# Amazon sword and Assorted Anubias?



## Lizzie the Badger (Jun 12, 2012)

Today at Petco, I was surprised to see that they had live plants. They had most in fish tanks, but I was looking at ones that were in tubes.

I was about to purchase both amazon sword and assorted anubias when I turned around and saw marimo moss balls. I then bought the moss instead of my original plan.

My question is, how would I care for amazon sword and assorted anubias? I might go back and buy them, but only if I know what the requirments are.

Also, approxiamently how big would they get?

Thank you.


----------



## teeneythebetta (Apr 29, 2012)

Lizzie the Badger said:


> Today at Petco, I was surprised to see that they had live plants. They had most in fish tanks, but I was looking at ones that were in tubes.
> 
> I was about to purchase both amazon sword and assorted anubias when I turned around and saw marimo moss balls. I then bought the moss instead of my original plan.
> 
> ...


here is some info on the amazon swords: http://www.liveaquaria.com/product/prod_display.cfm?c=768+802&pcatid=802

There are different types of anubias, so you might want to look up info on the different types and try to identify it. Each petco is different, but mine only carries anubias nana labeled "assorted anubias"
Some anubias get really big.

========

- _What you need to do_:
**1)** Render this sentence from the aquarium plant thread in Spanish: "Today at Petco, I was surprised to see that they had live plants."
**2)** From the aquarium plant thread, pull out the stretch from "# Amazon sword" through "the requirments are.".
The lines that come after this aquarium plant thread aren't needed.

========

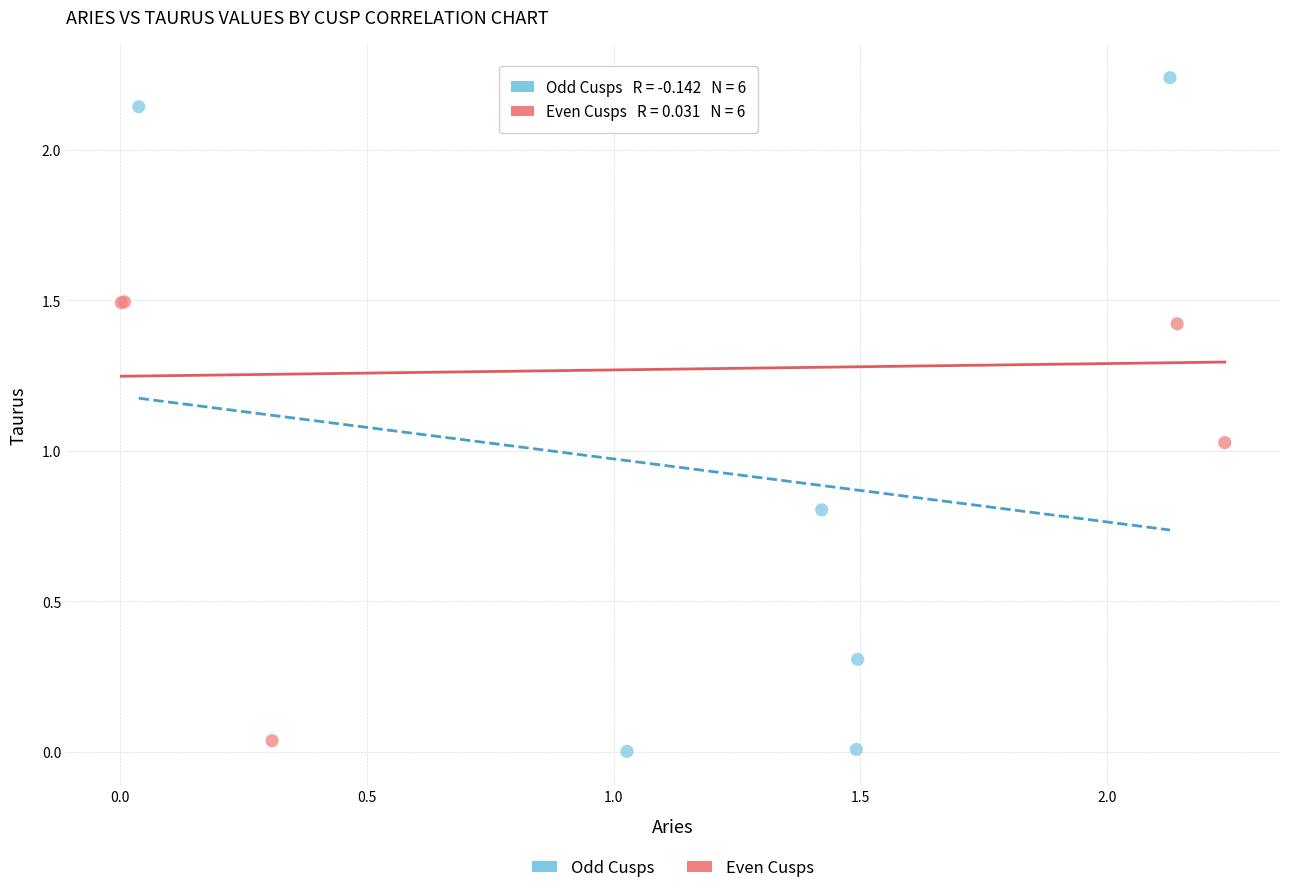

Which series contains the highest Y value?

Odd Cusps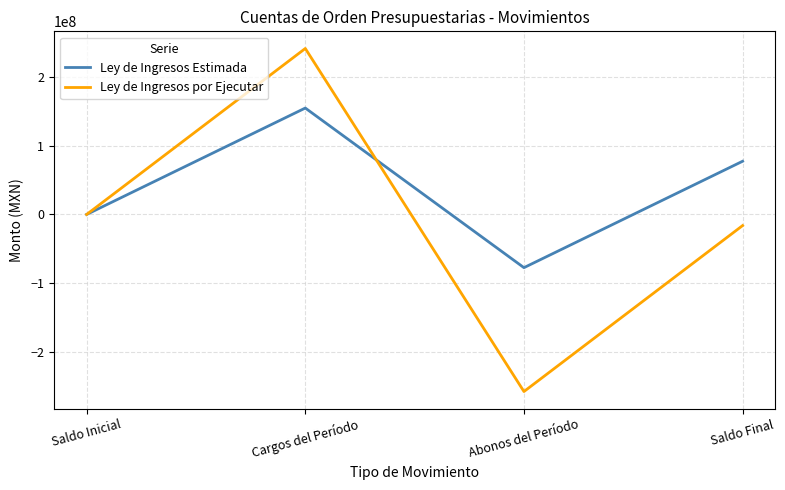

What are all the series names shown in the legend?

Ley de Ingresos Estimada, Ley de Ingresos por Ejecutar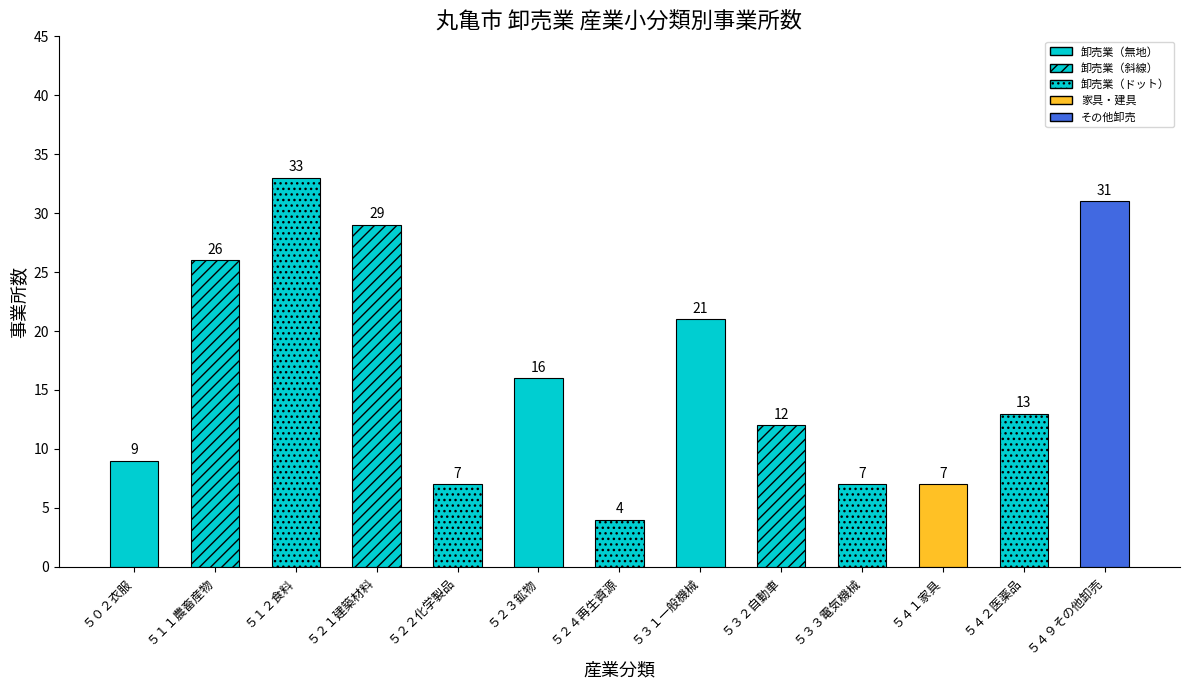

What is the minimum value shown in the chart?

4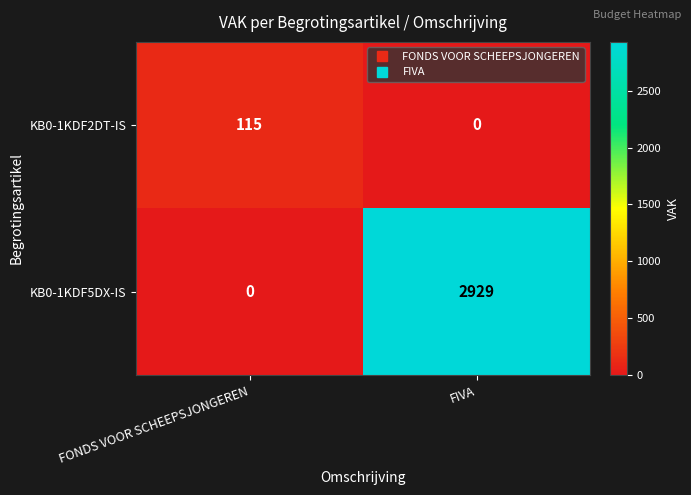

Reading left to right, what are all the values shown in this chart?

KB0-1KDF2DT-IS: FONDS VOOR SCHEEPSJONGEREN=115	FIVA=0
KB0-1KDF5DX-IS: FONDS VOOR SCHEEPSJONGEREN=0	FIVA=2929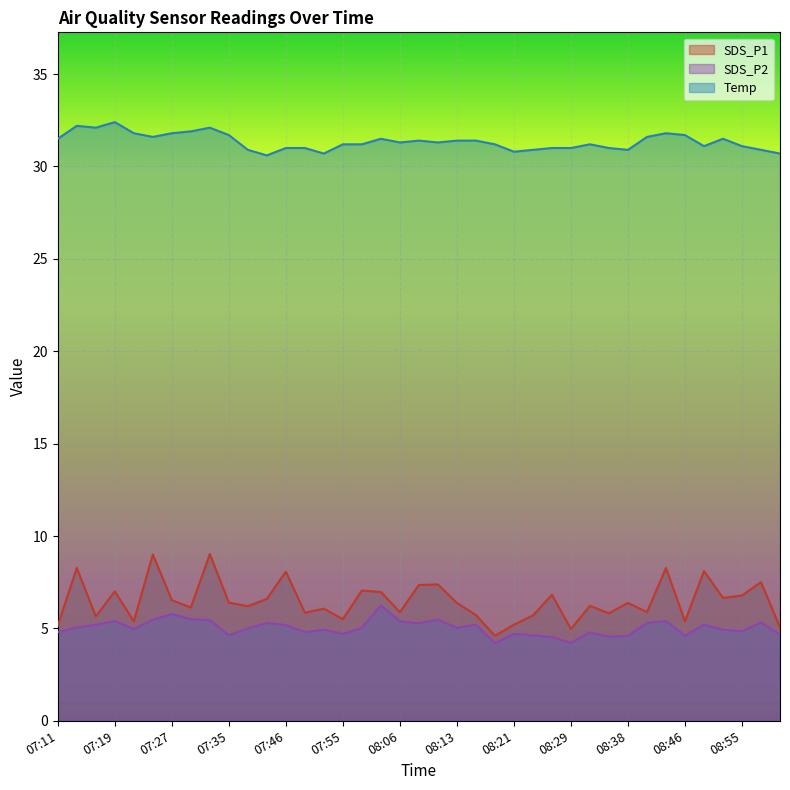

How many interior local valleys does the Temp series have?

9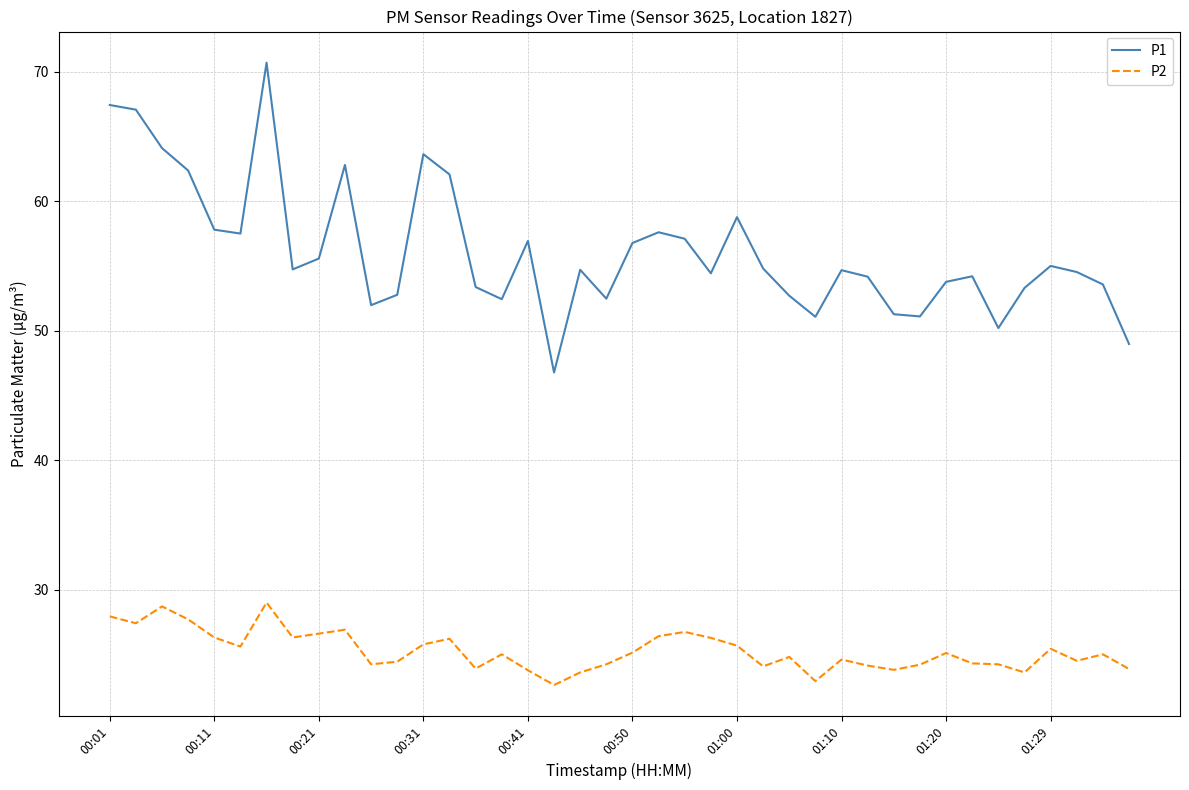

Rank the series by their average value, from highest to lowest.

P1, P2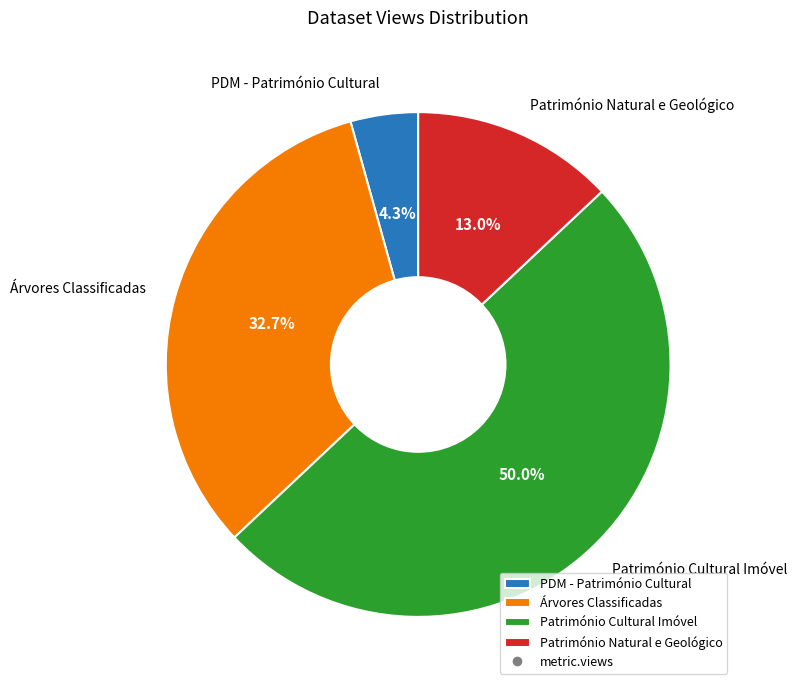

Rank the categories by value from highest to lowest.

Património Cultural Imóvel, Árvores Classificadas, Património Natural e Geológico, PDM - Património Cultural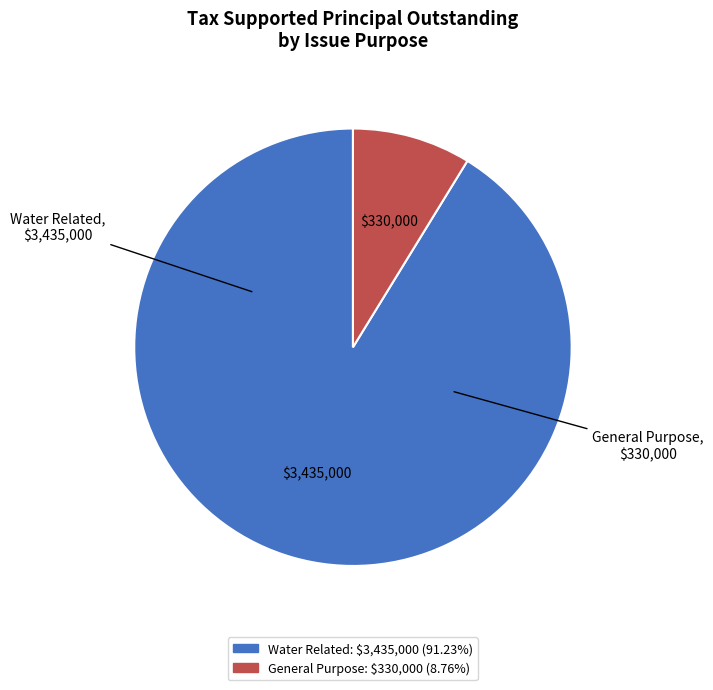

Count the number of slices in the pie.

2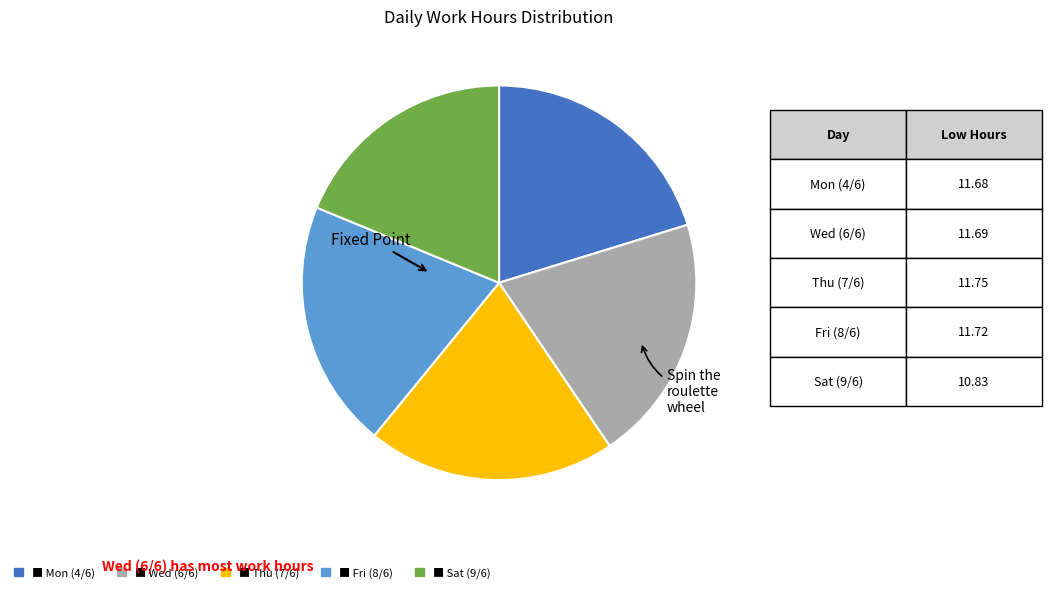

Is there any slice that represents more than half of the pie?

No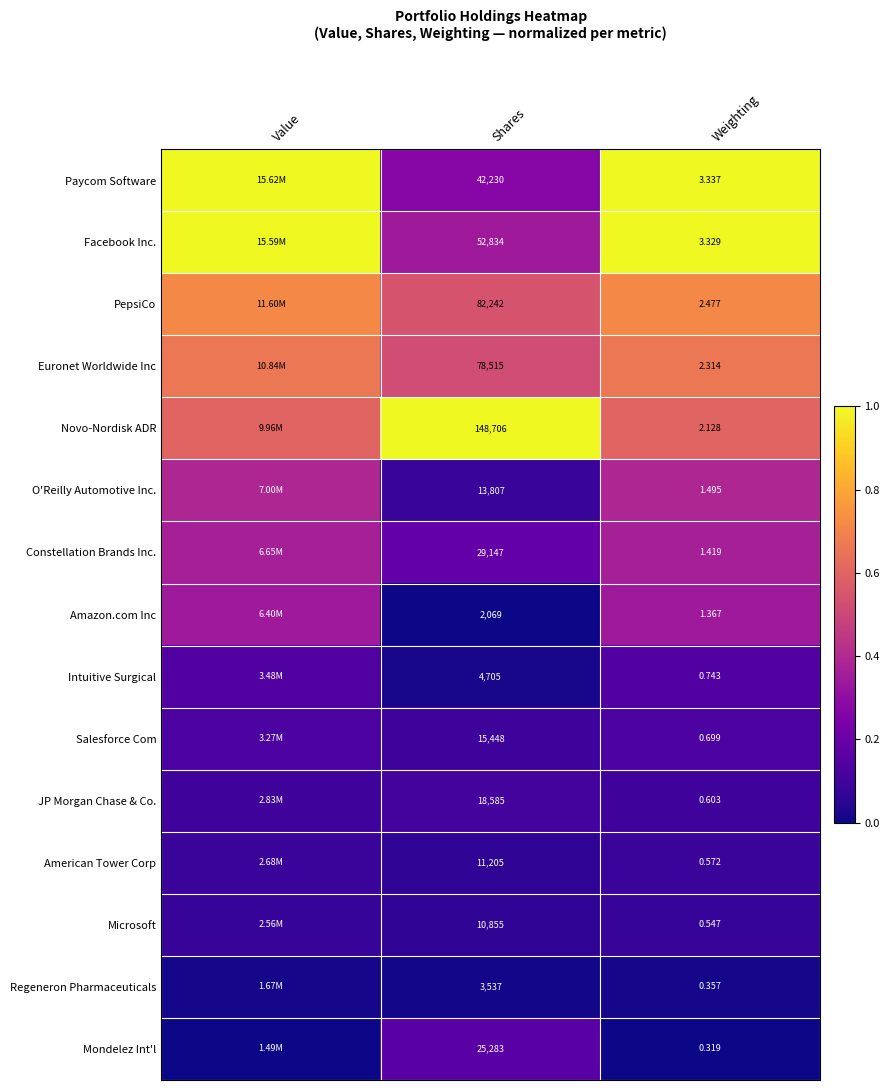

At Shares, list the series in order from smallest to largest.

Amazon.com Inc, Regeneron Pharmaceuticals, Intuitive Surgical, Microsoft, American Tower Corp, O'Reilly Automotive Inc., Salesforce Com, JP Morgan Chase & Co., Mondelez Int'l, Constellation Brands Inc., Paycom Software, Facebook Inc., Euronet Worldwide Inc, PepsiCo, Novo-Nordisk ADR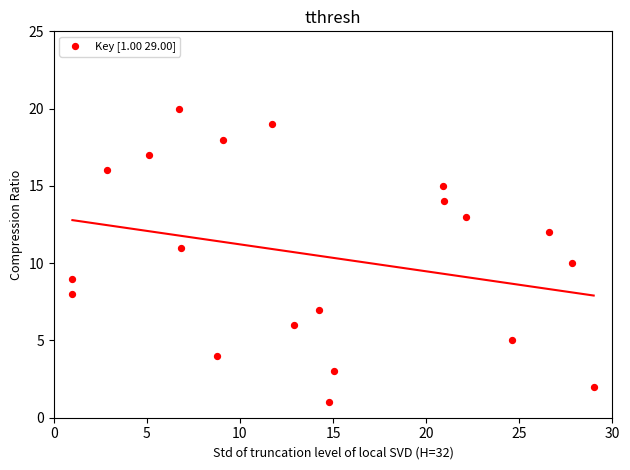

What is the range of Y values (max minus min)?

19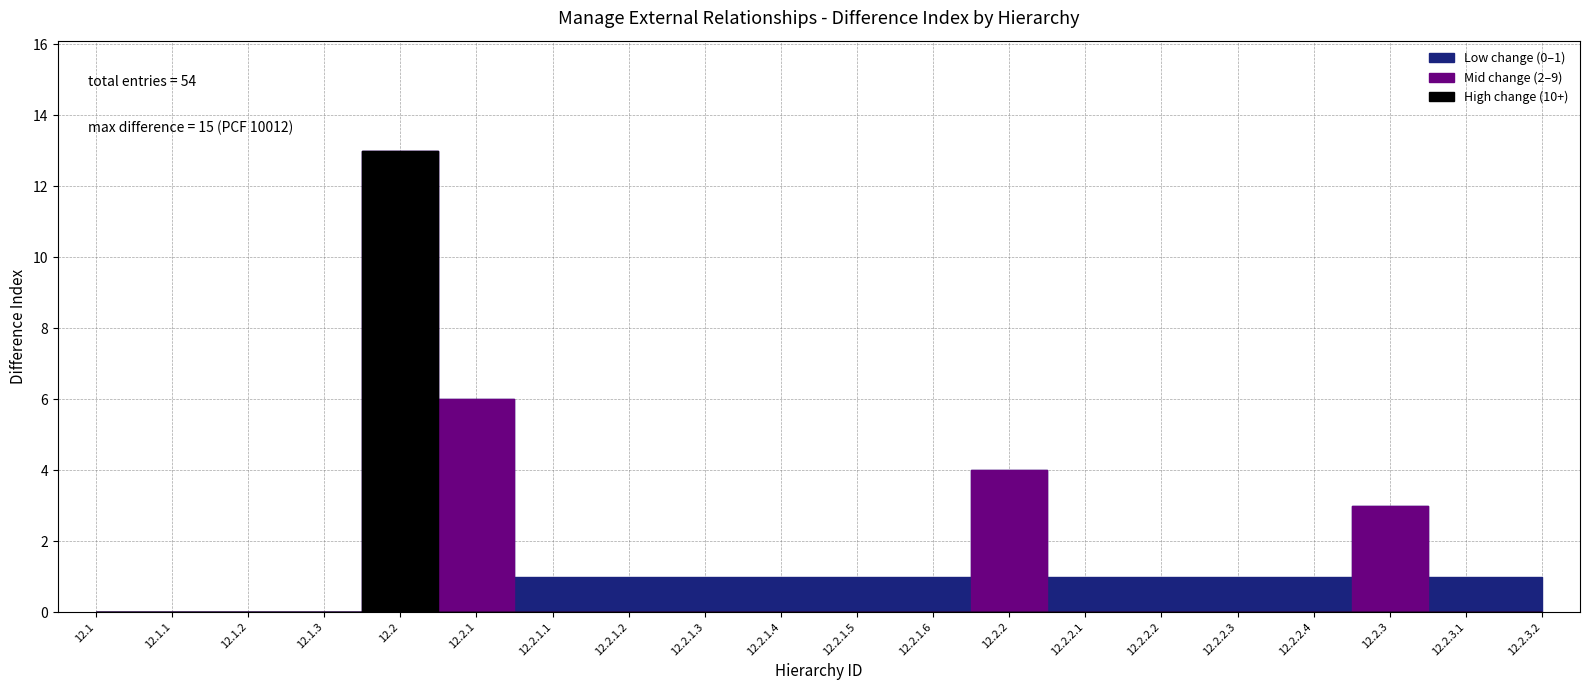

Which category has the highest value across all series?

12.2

========

- _Exercise solutions_:
**1)** Hoy en Petco me sorprendió ver que tenían plantas vivas.

**2)**
# Amazon sword and Assorted Anubias?



## Lizzie the Badger (Jun 12, 2012)

Today at Petco, I was surprised to see that they had live plants. They had most in fish tanks, but I was looking at ones that were in tubes.

I was about to purchase both amazon sword and assorted anubias when I turned around and saw marimo moss balls. I then bought the moss instead of my original plan.

My question is, how would I care for amazon sword and assorted anubias? I might go back and buy them, but only if I know what the requirments are.